Certainly his new “incredibly important document for the NHS” as he modestly described it, was fine insofar as it went. Even his opponent Andy Burnham conceded it was an “impressive wish list” before unleashing a denunciation of cuts in nursing staff that generated more heat than light. But with no specific targets, and a gentle pushing away of the health service from Whitehall, there was also unmistakeable sense of a Minister expertly ensuring that he would not be blamed for any failings come the election.

But just as Hunt manfully attended to the daunting task of portraying his party as the protector of the NHS, so earlier, during questions to the Justice minister Chris Grayling, Labour teamed up with the Tory Right to portray the Government as hopeless softies on law and order.

The rebellious Tory Philip Davies pointed out “that the longer people spend in prison, the less likely they are to reoffend.” This factually unimpeachable proposition (if criminals are very old indeed when they are released - or actually in gaol – they are presumably less likely to comit crimes on the outside ) was enthusiastically picked up by Labour’s Jenny Chapman who attacked the government for abandoning “indeterminate sentences”, which as she omitted to mention had been roundly condemned last year by the European Court of Human Rights.
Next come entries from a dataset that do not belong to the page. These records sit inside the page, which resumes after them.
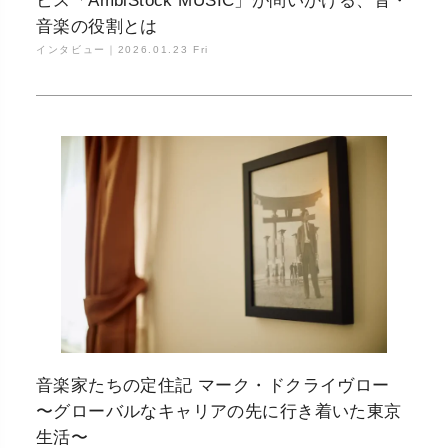
ビス「AmbiStock MUSIC」が問いかける、音・
音楽の役割とは
インタビュー｜
2026.01.23 Fri
音楽家たちの定住記 マーク・ドクライヴロー
〜グローバルなキャリアの先に行き着いた東京
生活〜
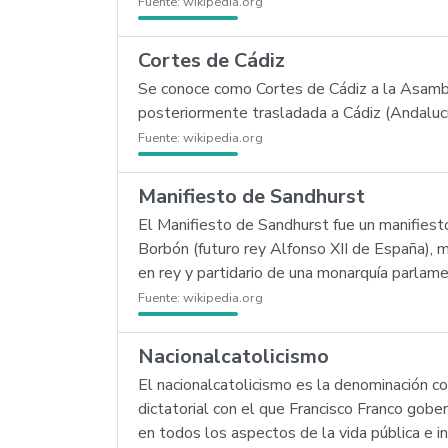
Fuente:
wikipedia.org
Cortes de Cádiz
Se conoce como Cortes de Cádiz a la Asamb
posteriormente trasladada a Cádiz (Andaluc
Fuente:
wikipedia.org
Manifiesto de Sandhurst
El Manifiesto de Sandhurst fue un manifiest
Borbón (futuro rey Alfonso XII de España), m
en rey y partidario de una monarquía parlame
Fuente:
wikipedia.org
Nacionalcatolicismo
El nacionalcatolicismo es la denominación co
dictatorial con el que Francisco Franco gobe
en todos los aspectos de la vida pública e in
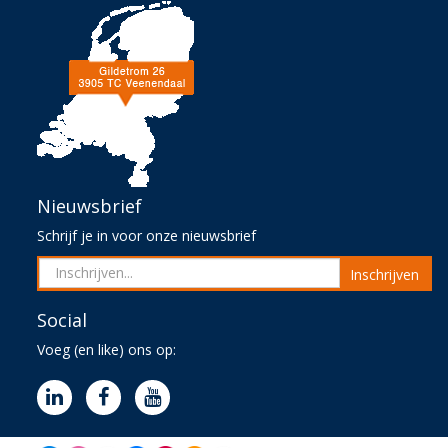
Nieuwsbrief
Schrijf je in voor onze nieuwsbrief
Inschrijven
Social
Voeg (en like) ons op:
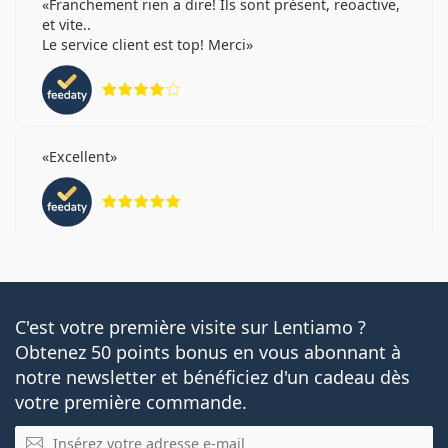
Franchement rien a dire! Ils sont présent, reoactive,
et vite..
Le service client est top! Merci
évaluation 4 sur 5
Excellent
évaluation 5 sur 5
C'est votre première visite sur Lentiamo ?
Obtenez 50 points bonus en vous abonnant à
notre newsletter et bénéficiez d'un cadeau dès
votre première commande.
E-mail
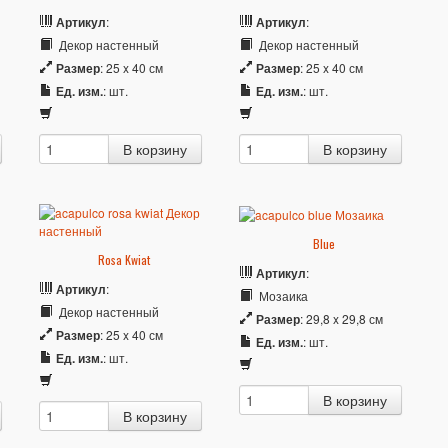
Артикул
:
Артикул
:
Декор настенный
Декор настенный
Размер
: 25 x 40 см
Размер
: 25 x 40 см
Ед. изм.
: шт.
Ед. изм.
: шт.
Blue
Rosa Kwiat
Артикул
:
Артикул
:
Мозаика
Декор настенный
Размер
: 29,8 x 29,8 см
Размер
: 25 x 40 см
Ед. изм.
: шт.
Ед. изм.
: шт.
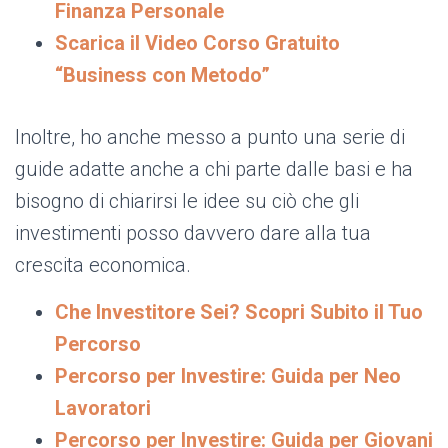
Finanza Personale
Scarica il Video Corso Gratuito
“Business con Metodo”
Inoltre, ho anche messo a punto una serie di
guide adatte anche a chi parte dalle basi e ha
bisogno di chiarirsi le idee su ciò che gli
investimenti posso davvero dare alla tua
crescita economica.
Che Investitore Sei? Scopri Subito il Tuo
Percorso
Percorso per Investire: Guida per Neo
Lavoratori
Percorso per Investire: Guida per Giovani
There were a few distractions. In one of those frisson-packed inside the beltway moments, Tory backbencher Ian Liddell-Grainger sought — and got — Grayling’s condemnation of innocent people being “framed” by social media - presumably a a dig at the Speaker’s wife Sally Bercow who – among others – has apologised for mentioning the much traduced Sir Alistair McAlpine in a tweet.

And even Labour could not quite compete with an unusual proposal from Tory backbencher David Ruffley on the “community payback” sentences which have replaced the now unfashionably lenient-sounding community service orders. What was needed was “offenders in the community with orange dayglo boiler suits with the word ‘offender’ on the back to inculcate some sense of shame...”

Responding to this startling plan to turn our open spaces into mini-Guantanamos, Grayling said, only a little guardedly, that he had a “good deal of sympathy” with his Honourable Friend. Years ago Ruffley was a special adviser to Ken Clarke, the man Grayling replaced to move criminal justice to the right. You could only guess what his old boss would have thought.